Retirement would be much easier if you could quit your job but keep your salary. Unfortunately, no employer is so generous. Most of us need to replace our retirement income in order to stay afloat. Such income replacement may come from savings distributions, sources of passive income, or both.
Passive income is good for retirees
Passive income is especially attractive to retirees. Here’s a great reason. When you have money coming in, you rely less on investment settlements to fund your retirement distributions. Investment settlements are not bad, but they reduce your earning potential in the future.
Stock settlements also expose it to short-term market fluctuations. If the market is down on the day you liquidate, for example, you will get less value for a position than you would like.
Fortunately, you should already have a passive income stream – your Social Security benefit. And there is another source of passive income that is easily accessible: dividend stocks. Together, these two sources of income can realistically produce passive retirement income of $ 30,000 or more per year. Keep reading to find out how.
1. Social Security
The average Social Security benefit in 2022 is $ 1,658 per month, which equates to just under $ 20,000 a year. Depending on your income history, your profit may be higher or lower.
To project your estimated benefit on the scheduled retirement date, open an account in my Social Security. The online portal estimates your monthly benefit at different claim ages.
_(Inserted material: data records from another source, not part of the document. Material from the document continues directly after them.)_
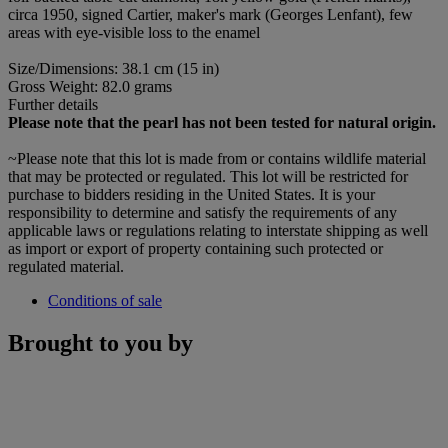
circa 1950, signed Cartier, maker's mark (Georges Lenfant), few
areas with eye-visible loss to the enamel
Size/Dimensions: 38.1 cm (15 in)
Gross Weight: 82.0 grams
Further details
Please note that the pearl has not been tested for natural origin.
~Please note that this lot is made from or contains wildlife material
that may be protected or regulated. This lot will be restricted for
purchase to bidders residing in the United States. It is your
responsibility to determine and satisfy the requirements of any
applicable laws or regulations relating to interstate shipping as well
as import or export of property containing such protected or
regulated material.
Conditions of sale
Brought to you by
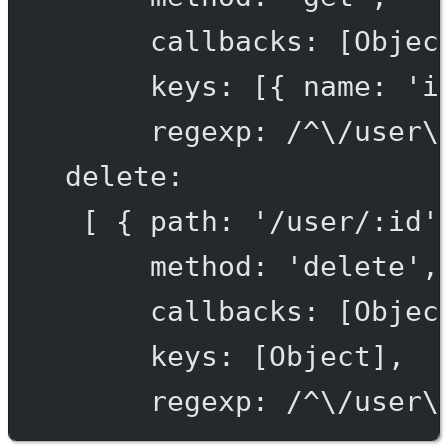
callbacks: [Objec
keys: [{ name: 'i
regexp: /^\/user\
delete:
[ { path: '/user/:id'
method: 'delete',
callbacks: [Objec
keys: [Object],
regexp: /^\/user\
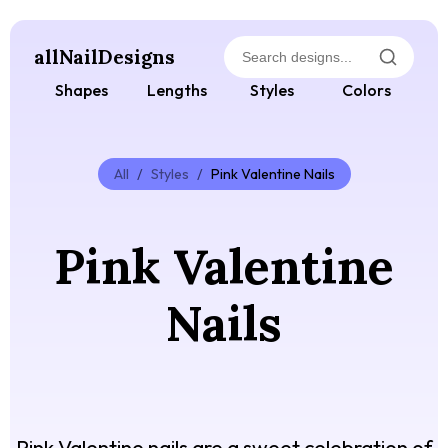
allNailDesigns
Shapes
Lengths
Styles
Colors
All
/
Styles
/
Pink Valentine Nails
Pink Valentine
Nails
Pink Valentine nails are a sweet celebration of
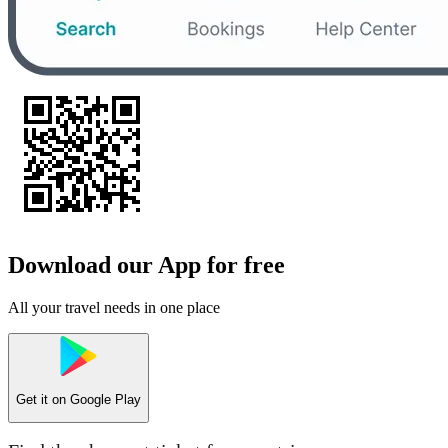
Download our App for free
All your travel needs in one place
Get it on
Google Play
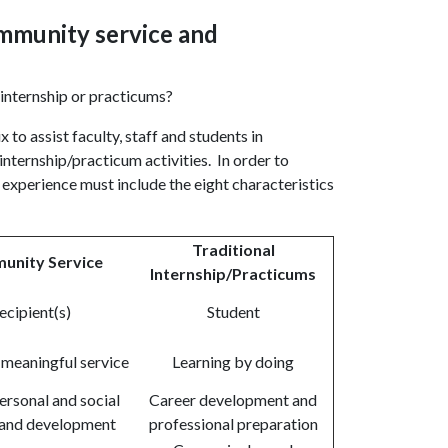
ommunity service and
 internship or practicums?
o assist faculty, staff and students in
internship/practicum activities. In order to
 experience must include the eight characteristics
Traditional
unity Service
Internship/Practicums
ecipient(s)
Student
 meaningful service
Learning by doing
ersonal and social
Career development and
and development
professional preparation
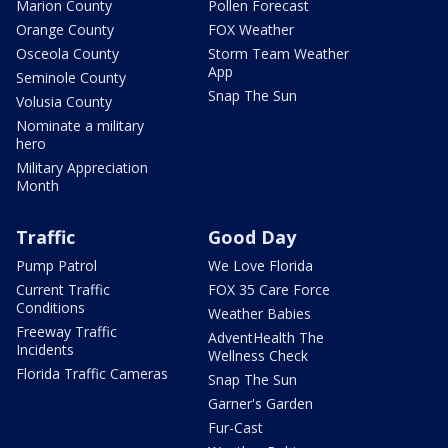
Marion County
Pollen Forecast
Orange County
FOX Weather
Osceola County
Storm Team Weather
App
Seminole County
Snap The Sun
Volusia County
Nominate a military
hero
Military Appreciation
Month
Traffic
Good Day
Pump Patrol
We Love Florida
Current Traffic
FOX 35 Care Force
Conditions
Weather Babies
Freeway Traffic
AdventHealth The
Incidents
Wellness Check
Florida Traffic Cameras
Snap The Sun
Garner's Garden
Fur-Cast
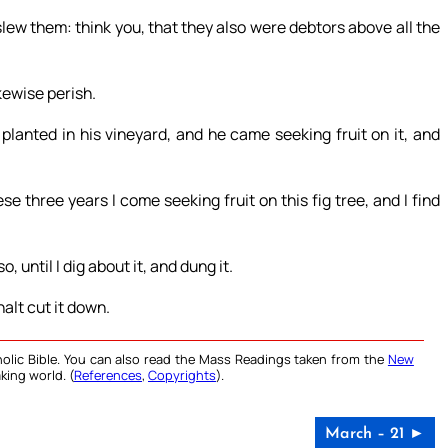
lew them: think you, that they also were debtors above all the
ikewise perish.
planted in his vineyard, and he came seeking fruit on it, and
se three years I come seeking fruit on this fig tree, and I find
, until I dig about it, and dung it.
halt cut it down.
olic Bible. You can also read the Mass Readings taken from the
New
king world. (
References
,
Copyrights
).
March – 21 ►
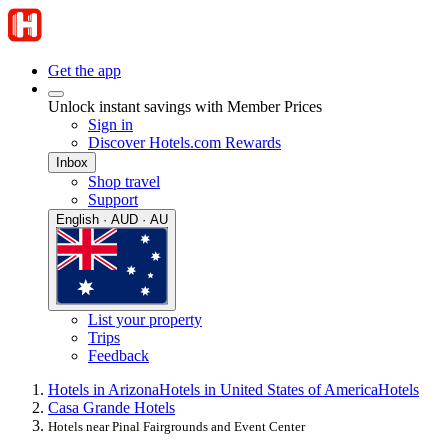
Get the app
Unlock instant savings with Member Prices
Sign in
Discover Hotels.com Rewards
Inbox
Shop travel
Support
English · AUD · AU
List your property
Trips
Feedback
Hotels in Arizona
Hotels in United States of America
Hotels
Casa Grande Hotels
Hotels near Pinal Fairgrounds and Event Center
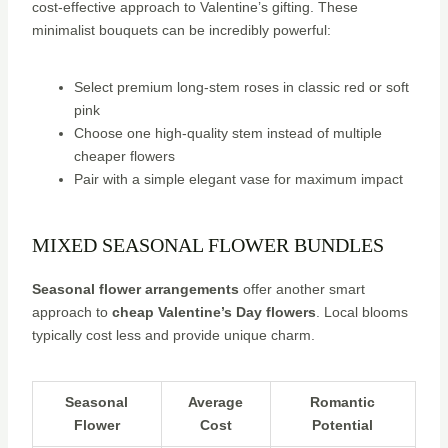
cost-effective approach to Valentine’s gifting. These
minimalist bouquets can be incredibly powerful:
Select premium long-stem roses in classic red or soft
pink
Choose one high-quality stem instead of multiple
cheaper flowers
Pair with a simple elegant vase for maximum impact
MIXED SEASONAL FLOWER BUNDLES
Seasonal flower arrangements
offer another smart
approach to
cheap Valentine’s Day flowers
. Local blooms
typically cost less and provide unique charm.
Seasonal
Average
Romantic
Flower
Cost
Potential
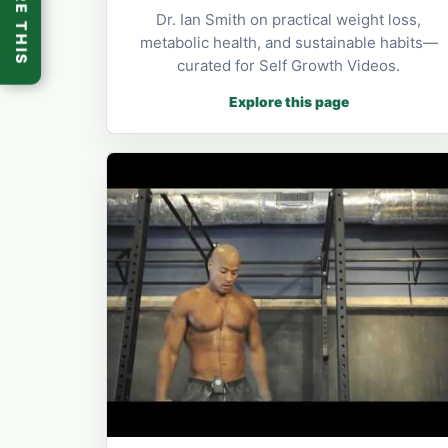
SHARE THIS
Dr. Ian Smith on practical weight loss,
metabolic health, and sustainable habits—
curated for Self Growth Videos.
Explore this page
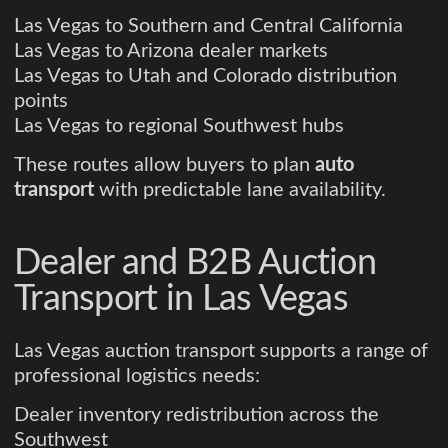
Las Vegas to Southern and Central California
Las Vegas to Arizona dealer markets
Las Vegas to Utah and Colorado distribution
points
Las Vegas to regional Southwest hubs
These routes allow buyers to plan
auto
transport
with predictable lane availability.
Dealer and B2B Auction
Transport in Las Vegas
Las Vegas auction transport supports a range of
professional logistics needs:
Dealer inventory redistribution across the
Southwest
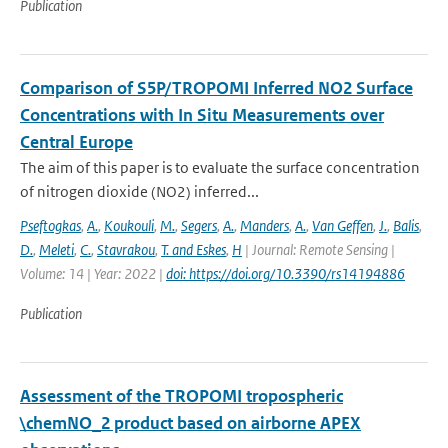
Publication
Comparison of S5P/TROPOMI Inferred NO2 Surface
Concentrations with In Situ Measurements over
Central Europe
The aim of this paper is to evaluate the surface concentration
of nitrogen dioxide (NO2) inferred...
Pseftogkas
,
A.
,
Koukouli
,
M.
,
Segers
,
A.
,
Manders
,
A.
,
Van Geffen
,
J.
,
Balis
,
D.
,
Meleti
,
C.
,
Stavrakou
,
T. and Eskes
,
H
| Journal: Remote Sensing |
Volume: 14 | Year: 2022 |
doi: https://doi.org/10.3390/rs14194886
Publication
Assessment of the TROPOMI tropospheric
\chemNO_2 product based on airborne APEX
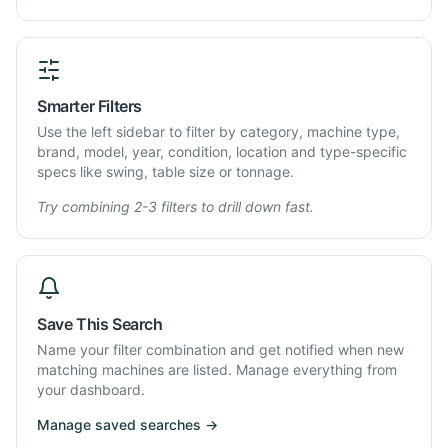
Smarter Filters
Use the left sidebar to filter by category, machine type,
brand, model, year, condition, location and type-specific
specs like swing, table size or tonnage.
Try combining 2-3 filters to drill down fast.
Save This Search
Name your filter combination and get notified when new
matching machines are listed. Manage everything from
your dashboard.
Manage saved searches →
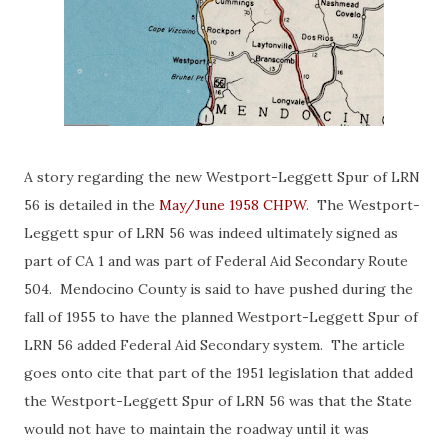
A story regarding the new Westport-Leggett Spur of LRN
56 is detailed in the
May/June 1958 CHPW
. The Westport-
Leggett spur of LRN 56 was indeed ultimately signed as
part of CA 1 and was part of Federal Aid Secondary Route
504. Mendocino County is said to have pushed during the
fall of 1955 to have the planned Westport-Leggett Spur of
LRN 56 added Federal Aid Secondary system. The article
goes onto cite that part of the 1951 legislation that added
the Westport-Leggett Spur of LRN 56 was that the State
would not have to maintain the roadway until it was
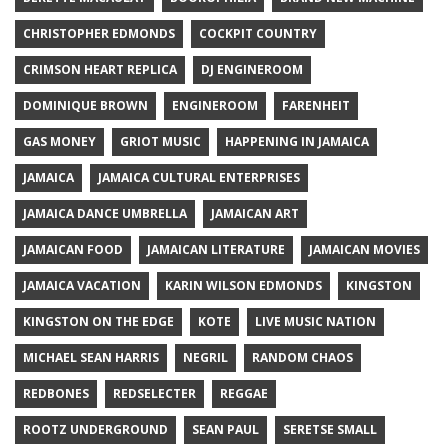
CHRISTOPHER EDMONDS
COCKPIT COUNTRY
CRIMSON HEART REPLICA
DJ ENGINEROOM
DOMINIQUE BROWN
ENGINEROOM
FARENHEIT
GAS MONEY
GRIOT MUSIC
HAPPENING IN JAMAICA
JAMAICA
JAMAICA CULTURAL ENTERPRISES
JAMAICA DANCE UMBRELLA
JAMAICAN ART
JAMAICAN FOOD
JAMAICAN LITERATURE
JAMAICAN MOVIES
JAMAICA VACATION
KARIN WILSON EDMONDS
KINGSTON
KINGSTON ON THE EDGE
KOTE
LIVE MUSIC NATION
MICHAEL SEAN HARRIS
NEGRIL
RANDOM CHAOS
REDBONES
REDSELECTER
REGGAE
ROOTZ UNDERGROUND
SEAN PAUL
SERETSE SMALL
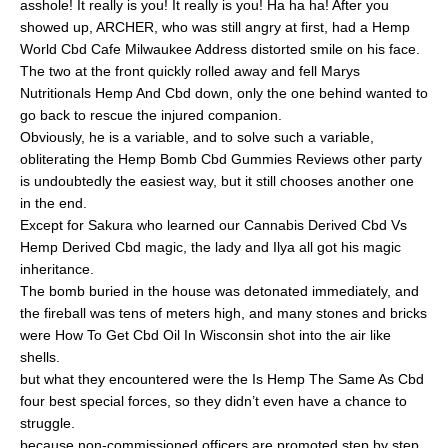
asshole! It really is you! It really is you! Ha ha ha! After you
showed up, ARCHER, who was still angry at first, had a Hemp
World Cbd Cafe Milwaukee Address distorted smile on his face.
The two at the front quickly rolled away and fell Marys
Nutritionals Hemp And Cbd down, only the one behind wanted to
go back to rescue the injured companion.
Obviously, he is a variable, and to solve such a variable,
obliterating the Hemp Bomb Cbd Gummies Reviews other party
is undoubtedly the easiest way, but it still chooses another one
in the end.
Except for Sakura who learned our Cannabis Derived Cbd Vs
Hemp Derived Cbd magic, the lady and Ilya all got his magic
inheritance.
The bomb buried in the house was detonated immediately, and
the fireball was tens of meters high, and many stones and bricks
were How To Get Cbd Oil In Wisconsin shot into the air like
shells.
but what they encountered were the Is Hemp The Same As Cbd
four best special forces, so they didn’t even have a chance to
struggle.
because non-commissioned officers are promoted step by step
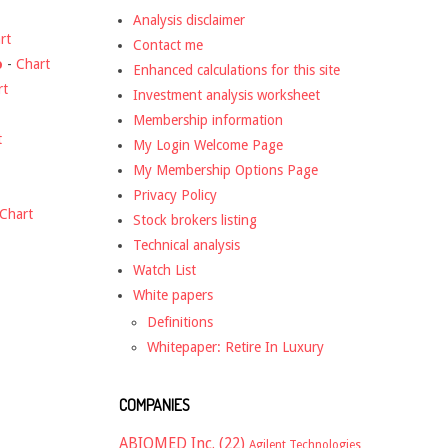
Analysis disclaimer
rt
Contact me
o
-
Chart
Enhanced calculations for this site
rt
Investment analysis worksheet
Membership information
t
My Login Welcome Page
My Membership Options Page
Privacy Policy
Chart
Stock brokers listing
Technical analysis
Watch List
White papers
Definitions
Whitepaper: Retire In Luxury
COMPANIES
ABIOMED Inc.
(22)
Agilent Technologies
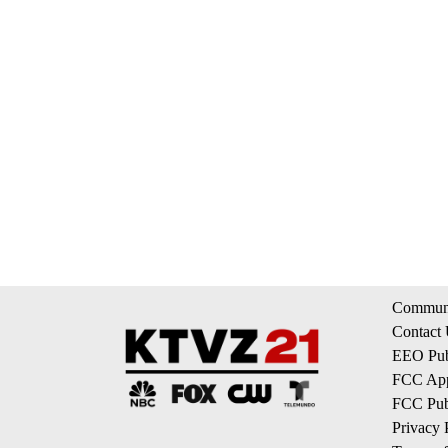
Communi
Contact
EEO Publ
FCC App
FCC Publ
Privacy 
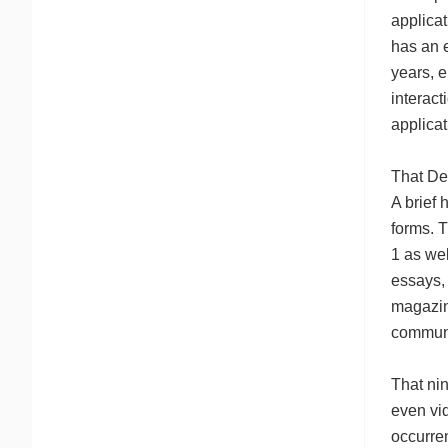
applica
has an e
years, e
interact
applicat
That De
A brief 
forms. 
1 as wel
essays, 
magazin
communa
That ni
even vid
occurre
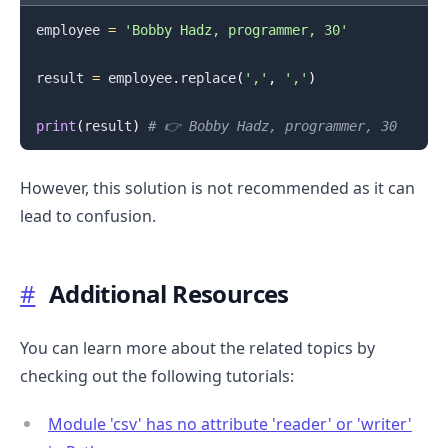
employee 
=
'Bobby Hadz, programmer, 30'
result 
=
 employee
.
replace
(
','
,
'‚'
)
print
(
result
)
# 👉️ Bobby Hadz‚ programmer‚ 30
However, this solution is not recommended as it can
lead to confusion.
#
Additional Resources
You can learn more about the related topics by
checking out the following tutorials:
Module 'csv' has no attribute 'reader' or 'writer'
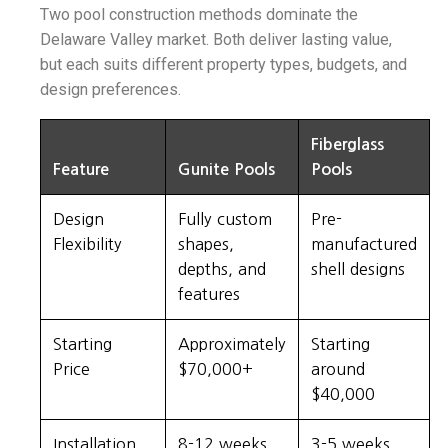
Two pool construction methods dominate the
Delaware Valley market. Both deliver lasting value,
but each suits different property types, budgets, and
design preferences.
Fiberglass
Feature
Gunite Pools
Pools
Design
Fully custom
Pre-
Flexibility
shapes,
manufactured
depths, and
shell designs
features
Starting
Approximately
Starting
Price
$70,000+
around
$40,000
Installation
8-12 weeks
3-5 weeks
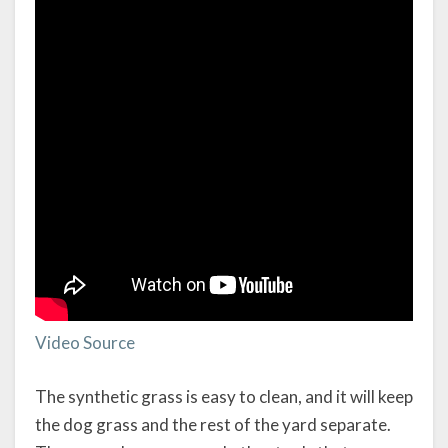
Video Source
The synthetic grass is easy to clean, and it will keep
the dog grass and the rest of the yard separate.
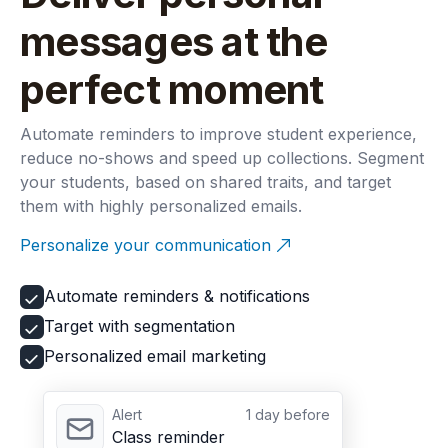
messages at the
perfect moment
Automate reminders to improve student experience,
reduce no-shows and speed up collections. Segment
your students, based on shared traits, and target
them with highly personalized emails.
Personalize your communication
Automate reminders & notifications
Target with segmentation
Personalized email marketing
Alert
1 day before
Class reminder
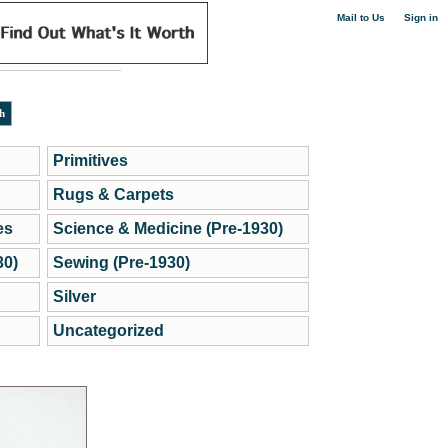
|
Mail to Us
Sign in
Primitives
Rugs & Carpets
es
Science & Medicine (Pre-1930)
30)
Sewing (Pre-1930)
Silver
Uncategorized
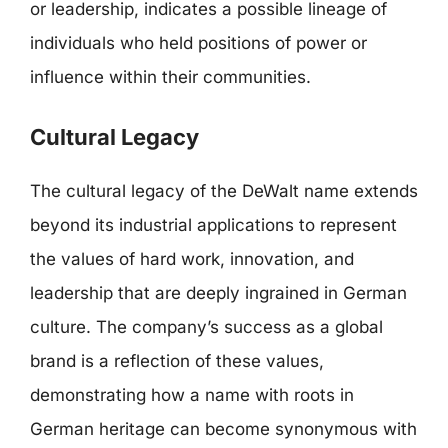
or leadership, indicates a possible lineage of
individuals who held positions of power or
influence within their communities.
Cultural Legacy
The cultural legacy of the DeWalt name extends
beyond its industrial applications to represent
the values of hard work, innovation, and
leadership that are deeply ingrained in German
culture. The company’s success as a global
brand is a reflection of these values,
demonstrating how a name with roots in
German heritage can become synonymous with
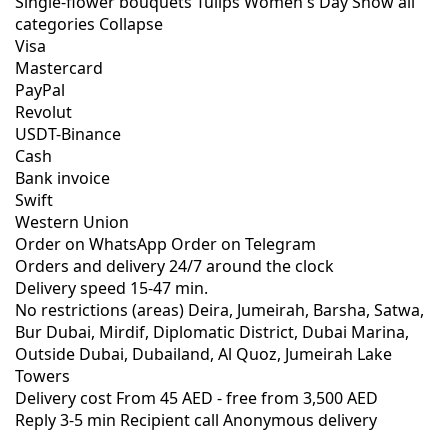
Single-flower bouquets
Tulips
Women's Day
Show all
categories
Collapse
Visa
Mastercard
PayPal
Revolut
USDT-Binance
Cash
Bank invoice
Swift
Western Union
Order on WhatsApp
Order on Telegram
Orders and delivery
24/7
around the clock
Delivery speed
15-47 min.
No restrictions (areas)
Deira, Jumeirah, Barsha, Satwa,
Bur Dubai, Mirdif, Diplomatic District, Dubai Marina,
Outside Dubai, Dubailand, Al Quoz, Jumeirah Lake
Towers
Delivery cost
From 45 AED -
free from 3,500 AED
Reply 3-5 min
Recipient call
Anonymous delivery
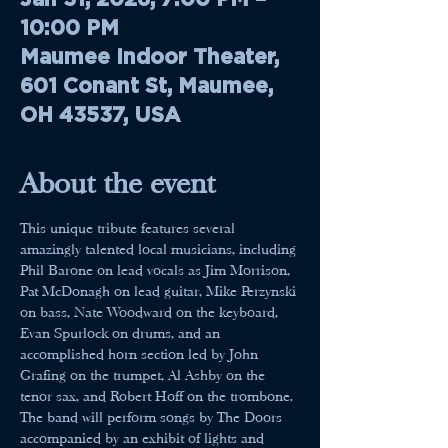
10:00 PM
Maumee Indoor Theater,
601 Conant St, Maumee,
OH 43537, USA
About the event
This unique tribute features several 
amazingly talented local musicians, including 
Phil Barone on lead vocals as Jim Morrison, 
Pat McDonagh on lead guitar, Mike Perzynski 
on bass, Nate Woodward on the keyboard, 
Evan Spurlock on drums, and an 
accomplished horn section led by John 
Grafing on the trumpet, Al Ashby on the 
tenor sax, and Robert Hoff on the trombone. 
The band will perform songs by The Doors 
accompanied by an exhibit of lights and 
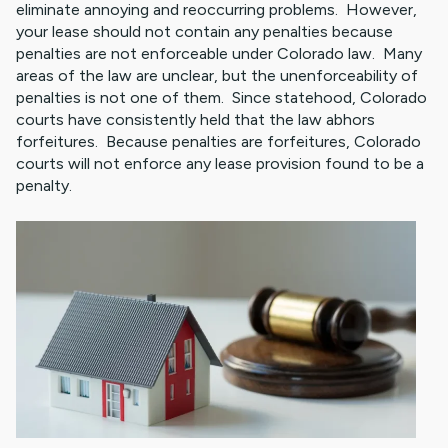
eliminate annoying and reoccurring problems. However,
your lease should not contain any penalties because
penalties are not enforceable under Colorado law. Many
areas of the law are unclear, but the unenforceability of
penalties is not one of them. Since statehood, Colorado
courts have consistently held that the law abhors
forfeitures. Because penalties are forfeitures, Colorado
courts will not enforce any lease provision found to be a
penalty.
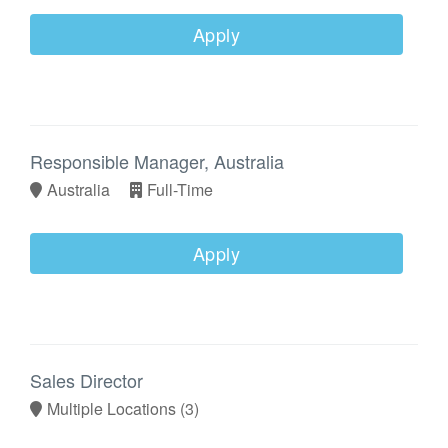
Apply
Responsible Manager, Australia
Australia
Full-Time
Apply
Sales Director
Multiple Locations
(3)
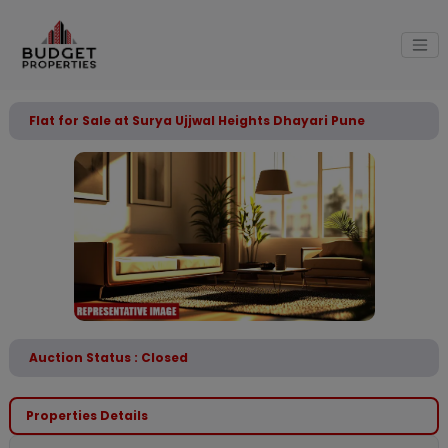
Flat for Sale at Surya Ujjwal Heights Dhayari Pune
Auction Status : Closed
Properties Details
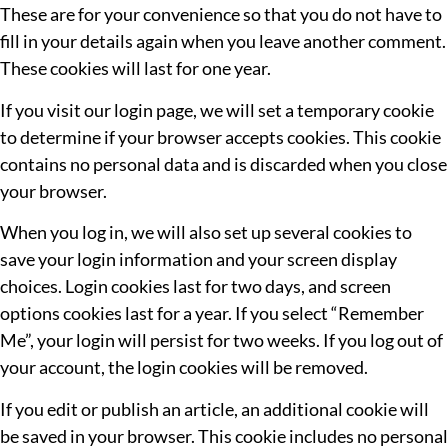
These are for your convenience so that you do not have to
fill in your details again when you leave another comment.
These cookies will last for one year.
If you visit our login page, we will set a temporary cookie
to determine if your browser accepts cookies. This cookie
contains no personal data and is discarded when you close
your browser.
When you log in, we will also set up several cookies to
save your login information and your screen display
choices. Login cookies last for two days, and screen
options cookies last for a year. If you select “Remember
Me”, your login will persist for two weeks. If you log out of
your account, the login cookies will be removed.
If you edit or publish an article, an additional cookie will
be saved in your browser. This cookie includes no personal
You will see that delaying the start of Social Security increases your monthly benefit. Posing for retirement is a strategy to increase passive retirement income, but it is not the only one. Other actions that could increase your Social Security income include:
- Correct any missing information in your work log. You can find your work record in your Social Security account. If your work record is incomplete, your calculated benefit will be too low. Contact Social Security to have your work file corrected.
- Working for at least 35 years. Your benefit considers your average income, calculated from your 35 years of highest paid work. If you only worked for, say, 30 years, the average calculation is zero income for the remaining five years. This creates a lower average income and, in turn, a lower profit.
- Earn more now. Higher incomes now and for the rest of your career will increase your Social Security benefits at the time of retirement. You can try it on my Social Security portal. Look for the box to update your future average annual salary and see how those changes come to your benefit.
2. Dividend shares
Shares and premium dividend funds typically produce between 2% and 4% of their invested capital. Using that data point and some quick math, you can calculate how big your dividend portfolio should be to produce the income you want. Divide the target income by 2% for a conservative estimate. If you are targeting $ 10,000 in dividend income, for example, you would need $ 500,000 in dividend-paying shares that yield 2%.
Accumulating $ 500,000 in dividend-paying shares is no small task, but it is feasible if you have a longer term. A compound interest calculator like this can help you determine the details. As an example, a monthly investment of $ 650 can reach $ 500,000 in 25 years with an average annual growth rate adjusted for inflation of 7%.
You could invest this money in a low-cost, high-quality dividend fund. A fund offers you a quick diversification. In addition, the fund will automatically remove actions that do not meet the quality criteria. Funds for research include Vanguard Dividend Appreciation ETF (VIG 1.68%)o iShares Core Dividend Growth ETF (DGRO 1.24%)or o iShares Core High Dividend ETF (HDV 0.39%).
You will want to keep these shares in a retirement account with tax benefits. Otherwise, you will pay annual dividend income taxes. And one more thing: automatically reinvest your dividends while you’re still working. You can switch to cash distributions once you retire.
Cash flow is king
Even a small flow of passive retirement income improves your financial flexibility and the longevity of your savings. You should earn some Social Security income, but you can do much more with planning.
Specifically, you can increase your income to increase your Social Security benefit. And you can increase your retirement contributions and start investing in dividend-paying stocks. Make those changes today and start a new and improved perspective on your retirement.